São Paulo – “Vidas indígenas estão, como vidas negras e mulheres, em situação calamitosa“, disse o presidente da Sociedade Brasileira para o Progresso da Ciência (SBPC), Renato Janine Ribeiro. Sua fala introduziu um debate sobre a questão indígena para o futuro, após superado o governo de Jair Bolsonaro, cuja postura estimula ataques aos povos originários. “Estamos em um momento bastante grave, bastante preocupante. É muito importante que a sociedade se mobilize”, afirmou.

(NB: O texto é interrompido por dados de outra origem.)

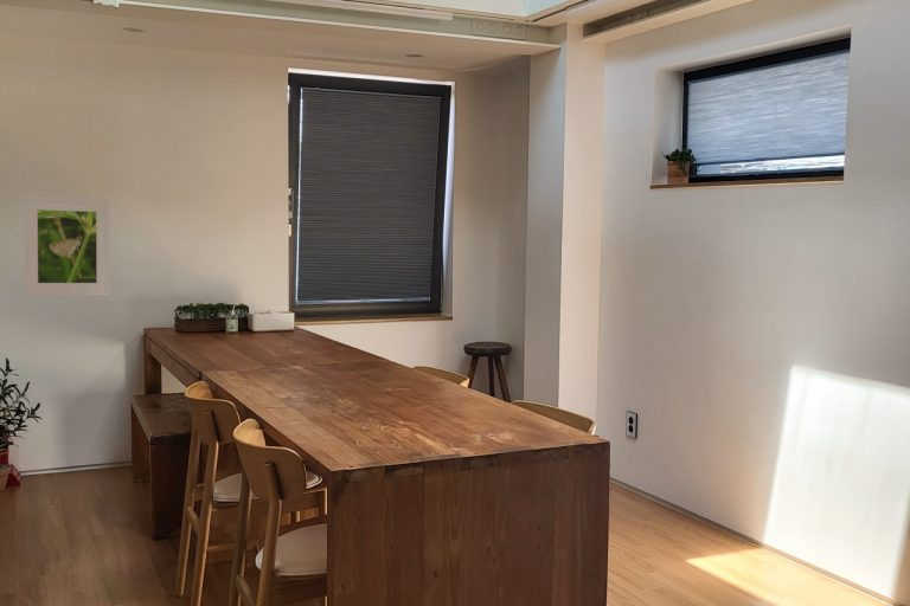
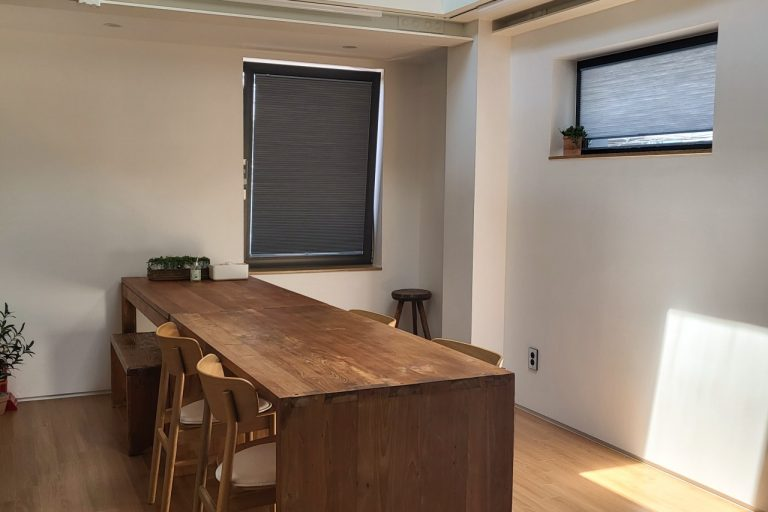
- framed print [21,195,111,297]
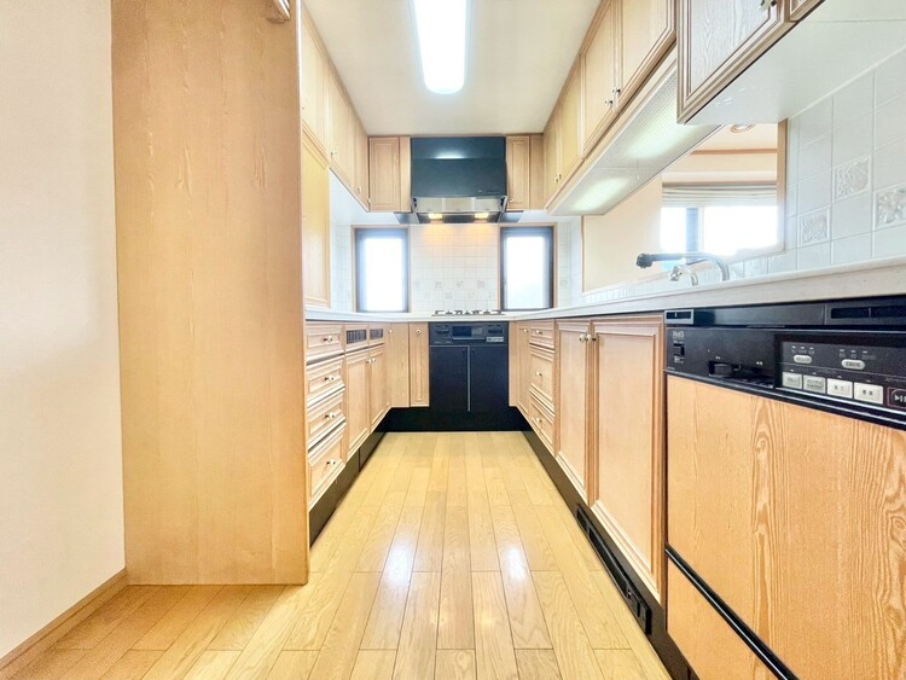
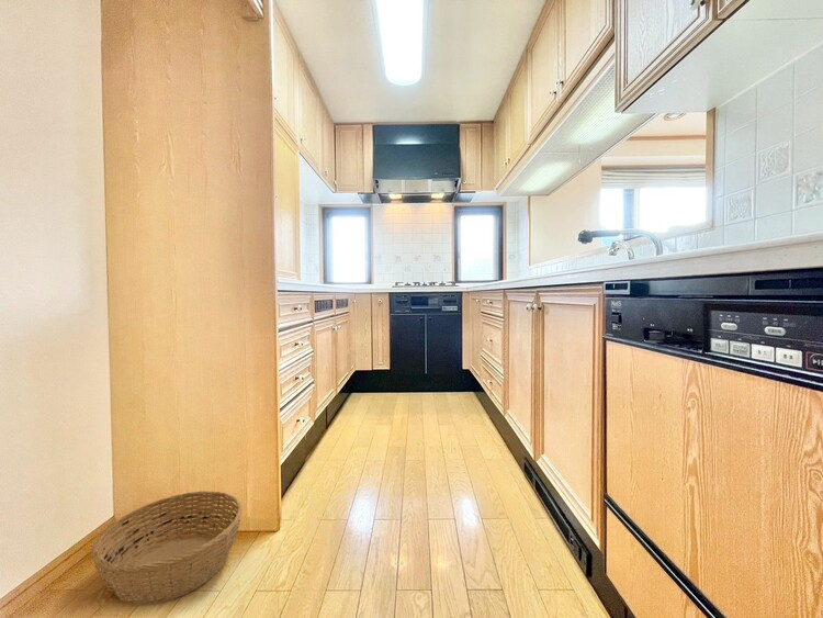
+ basket [90,490,244,607]
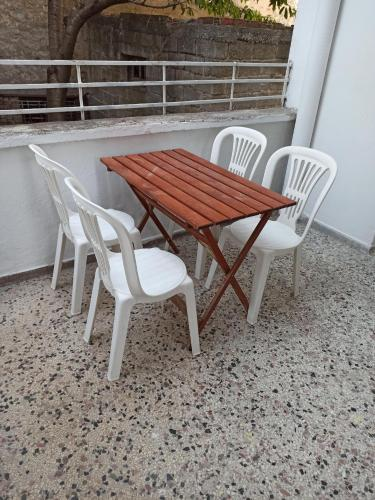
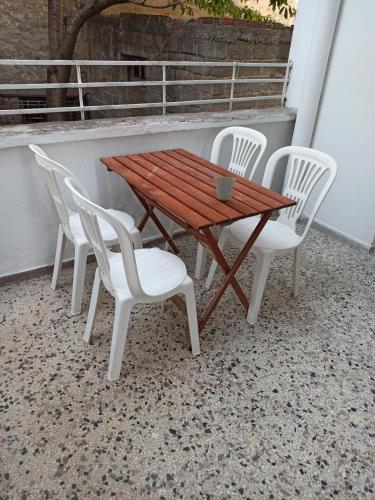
+ cup [213,176,237,201]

Os debatedores apontaram desafios para o próximo governante. “Estamos enfrentando uma busca pela reconstrução do país”, resumiu a pesquisadora em Saúde Ana Lúcia de Moura Pontes, da Fundação Oswaldo Cruz (Fiocruz). “Precisamos de mudanças estruturais para o ano que vem, com novos governantes, assim esperamos”, reforçou o professor de Filosofia da Universidade de Brasília (UnB) Gersem Baniwa, que é indígena.
Educação indígena
Baniwa traçou um panorama sobre a situação da educação indígena. Embora existam muitos problemas e “vergonhas”, como definiu, existe um passado não tão distante de conquistas. Ele citou, por exemplo, um programa idealizado pelo governo do ex-presidente Luiz Inácio Lula da Silva (PT), que é o atual líder das pesquisas para reassumir o cargo em 2023. “Precisamos de implementação por lei dos Territórios Etnoeducacionais, que foi uma iniciativa da segunda gestão do Lula muito interessante. Isso, se implementado, ajudaria muito a superar problemas sérios do regime de contratação dos professores”, disse sobre o projeto de implementação de educação específica e direcionada às realidades distintas das etnias indígenas.

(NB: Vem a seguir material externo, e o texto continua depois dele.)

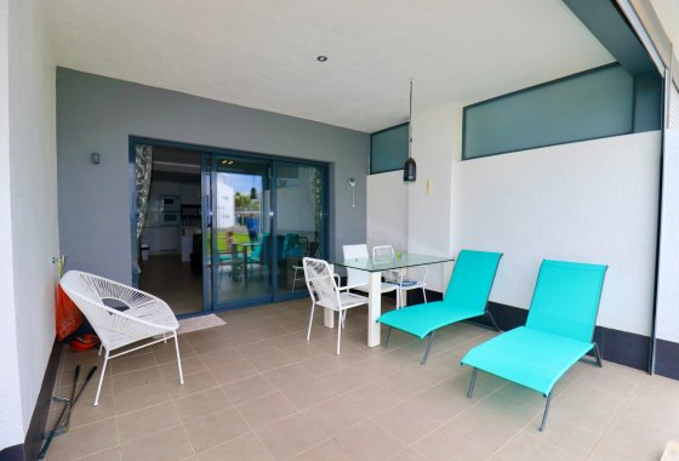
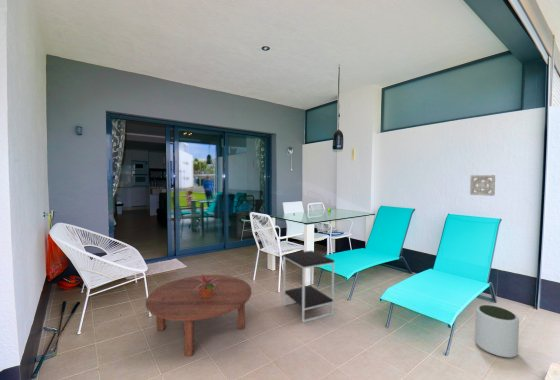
+ coffee table [145,274,252,357]
+ potted plant [194,273,219,298]
+ wall ornament [469,174,496,197]
+ side table [282,250,335,324]
+ plant pot [474,304,520,358]
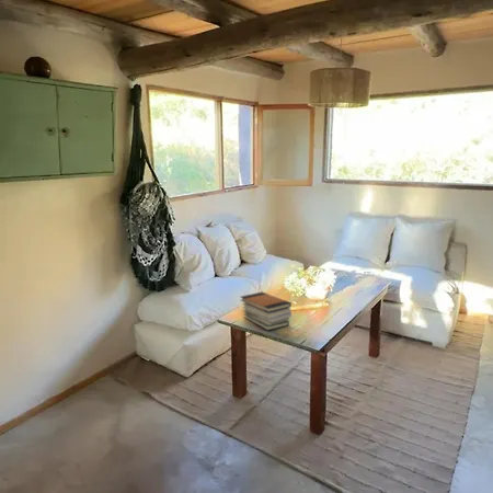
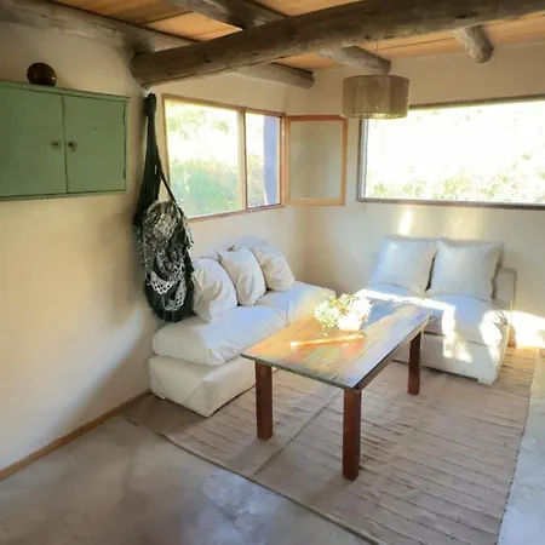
- book stack [240,291,293,332]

“O que os povos reivindicam é um sistema próprio, como no caminho da saúde. Um Sistema Nacional de Educação Escolar Indígena”, defendeu. A intenção é resolver um dos maiores problemas da educação indígena que é a continuidade. “Contratos temporários de professores, o que torna a educação descontínua e os professores vulneráveis, reféns dos gestores, que demitem todo mundo a cada nova eleição. Precisamos de uma educação escolar indígena do futuro”, observouBaniwa.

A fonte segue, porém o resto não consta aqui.